──────── Material for this exercise

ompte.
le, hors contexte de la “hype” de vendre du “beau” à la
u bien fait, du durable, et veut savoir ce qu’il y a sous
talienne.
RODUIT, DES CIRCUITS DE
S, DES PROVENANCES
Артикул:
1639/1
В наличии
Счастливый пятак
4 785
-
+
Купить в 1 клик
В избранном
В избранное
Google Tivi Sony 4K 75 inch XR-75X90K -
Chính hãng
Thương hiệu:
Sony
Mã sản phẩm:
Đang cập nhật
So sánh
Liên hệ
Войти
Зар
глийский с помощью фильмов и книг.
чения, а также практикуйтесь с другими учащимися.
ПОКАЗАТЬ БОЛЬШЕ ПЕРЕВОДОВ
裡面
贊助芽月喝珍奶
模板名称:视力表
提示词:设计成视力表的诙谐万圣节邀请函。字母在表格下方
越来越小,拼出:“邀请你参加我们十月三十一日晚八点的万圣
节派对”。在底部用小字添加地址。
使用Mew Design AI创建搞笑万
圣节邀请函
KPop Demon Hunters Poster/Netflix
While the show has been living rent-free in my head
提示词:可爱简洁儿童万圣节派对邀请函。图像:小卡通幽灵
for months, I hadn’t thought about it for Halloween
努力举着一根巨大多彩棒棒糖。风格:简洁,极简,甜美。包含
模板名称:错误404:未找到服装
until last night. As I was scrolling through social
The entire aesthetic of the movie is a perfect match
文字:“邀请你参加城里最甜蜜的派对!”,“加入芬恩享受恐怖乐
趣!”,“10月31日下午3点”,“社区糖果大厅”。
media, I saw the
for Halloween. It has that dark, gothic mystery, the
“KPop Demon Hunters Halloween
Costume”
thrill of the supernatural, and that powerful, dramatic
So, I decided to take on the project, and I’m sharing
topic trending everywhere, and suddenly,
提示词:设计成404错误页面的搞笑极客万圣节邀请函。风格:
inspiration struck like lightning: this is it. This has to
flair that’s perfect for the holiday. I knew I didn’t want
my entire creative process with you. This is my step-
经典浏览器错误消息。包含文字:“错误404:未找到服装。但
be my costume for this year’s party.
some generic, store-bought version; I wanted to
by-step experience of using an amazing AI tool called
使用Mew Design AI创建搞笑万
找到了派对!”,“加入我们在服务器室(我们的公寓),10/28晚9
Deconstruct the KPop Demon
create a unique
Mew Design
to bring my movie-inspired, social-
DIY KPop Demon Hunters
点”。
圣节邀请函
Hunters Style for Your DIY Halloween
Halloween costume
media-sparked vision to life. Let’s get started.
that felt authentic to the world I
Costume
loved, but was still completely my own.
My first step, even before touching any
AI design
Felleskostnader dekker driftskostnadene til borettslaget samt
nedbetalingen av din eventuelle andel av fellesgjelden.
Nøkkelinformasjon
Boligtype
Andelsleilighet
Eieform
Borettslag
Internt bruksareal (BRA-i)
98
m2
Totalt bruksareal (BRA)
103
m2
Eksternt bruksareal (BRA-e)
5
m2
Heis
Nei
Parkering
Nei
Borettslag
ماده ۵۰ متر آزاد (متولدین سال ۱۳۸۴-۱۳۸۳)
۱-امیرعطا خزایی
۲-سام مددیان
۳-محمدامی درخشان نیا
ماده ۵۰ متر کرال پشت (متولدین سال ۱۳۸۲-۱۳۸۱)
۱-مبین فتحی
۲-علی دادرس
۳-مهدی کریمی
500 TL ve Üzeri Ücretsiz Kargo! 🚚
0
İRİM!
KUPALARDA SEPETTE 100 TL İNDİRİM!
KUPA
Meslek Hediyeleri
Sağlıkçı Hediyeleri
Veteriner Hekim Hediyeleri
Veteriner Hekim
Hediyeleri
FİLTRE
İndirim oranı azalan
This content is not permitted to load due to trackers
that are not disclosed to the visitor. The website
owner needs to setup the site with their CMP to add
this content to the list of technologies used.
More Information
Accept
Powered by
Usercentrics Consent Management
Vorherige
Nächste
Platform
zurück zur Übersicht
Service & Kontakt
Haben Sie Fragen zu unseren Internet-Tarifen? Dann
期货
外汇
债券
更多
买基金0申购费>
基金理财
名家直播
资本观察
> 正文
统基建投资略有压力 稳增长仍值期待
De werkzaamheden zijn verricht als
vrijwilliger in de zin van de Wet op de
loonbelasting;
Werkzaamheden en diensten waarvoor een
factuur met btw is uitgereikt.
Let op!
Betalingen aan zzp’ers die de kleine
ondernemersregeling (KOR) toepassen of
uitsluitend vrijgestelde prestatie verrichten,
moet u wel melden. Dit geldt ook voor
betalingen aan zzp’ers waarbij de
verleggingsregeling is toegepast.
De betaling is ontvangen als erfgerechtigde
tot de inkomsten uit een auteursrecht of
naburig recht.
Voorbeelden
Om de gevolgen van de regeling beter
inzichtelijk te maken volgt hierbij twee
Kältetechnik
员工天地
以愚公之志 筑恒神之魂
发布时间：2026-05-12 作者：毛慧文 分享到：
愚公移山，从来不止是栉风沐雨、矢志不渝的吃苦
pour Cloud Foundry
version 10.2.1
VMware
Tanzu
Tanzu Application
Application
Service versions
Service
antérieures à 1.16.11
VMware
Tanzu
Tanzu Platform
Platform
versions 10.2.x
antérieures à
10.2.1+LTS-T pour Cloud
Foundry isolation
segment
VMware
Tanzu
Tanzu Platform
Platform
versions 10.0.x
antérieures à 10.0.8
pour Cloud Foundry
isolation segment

────────────────

#### Activity:
Copy out, verbatim, the part of the source rows that opens with the first line and closes with the line containing "The entire aesthetic", keeping both of those lines.

#### Final answer:
ompte.
le, hors contexte de la “hype” de vendre du “beau” à la
u bien fait, du durable, et veut savoir ce qu’il y a sous
talienne.
RODUIT, DES CIRCUITS DE
S, DES PROVENANCES
Артикул:
1639/1
В наличии
Счастливый пятак
4 785
-
+
Купить в 1 клик
В избранном
В избранное
Google Tivi Sony 4K 75 inch XR-75X90K -
Chính hãng
Thương hiệu:
Sony
Mã sản phẩm:
Đang cập nhật
So sánh
Liên hệ
Войти
Зар
глийский с помощью фильмов и книг.
чения, а также практикуйтесь с другими учащимися.
ПОКАЗАТЬ БОЛЬШЕ ПЕРЕВОДОВ
裡面
贊助芽月喝珍奶
模板名称:视力表
提示词:设计成视力表的诙谐万圣节邀请函。字母在表格下方
越来越小,拼出:“邀请你参加我们十月三十一日晚八点的万圣
节派对”。在底部用小字添加地址。
使用Mew Design AI创建搞笑万
圣节邀请函
KPop Demon Hunters Poster/Netflix
While the show has been living rent-free in my head
提示词:可爱简洁儿童万圣节派对邀请函。图像:小卡通幽灵
for months, I hadn’t thought about it for Halloween
努力举着一根巨大多彩棒棒糖。风格:简洁,极简,甜美。包含
模板名称:错误404:未找到服装
until last night. As I was scrolling through social
The entire aesthetic of the movie is a perfect match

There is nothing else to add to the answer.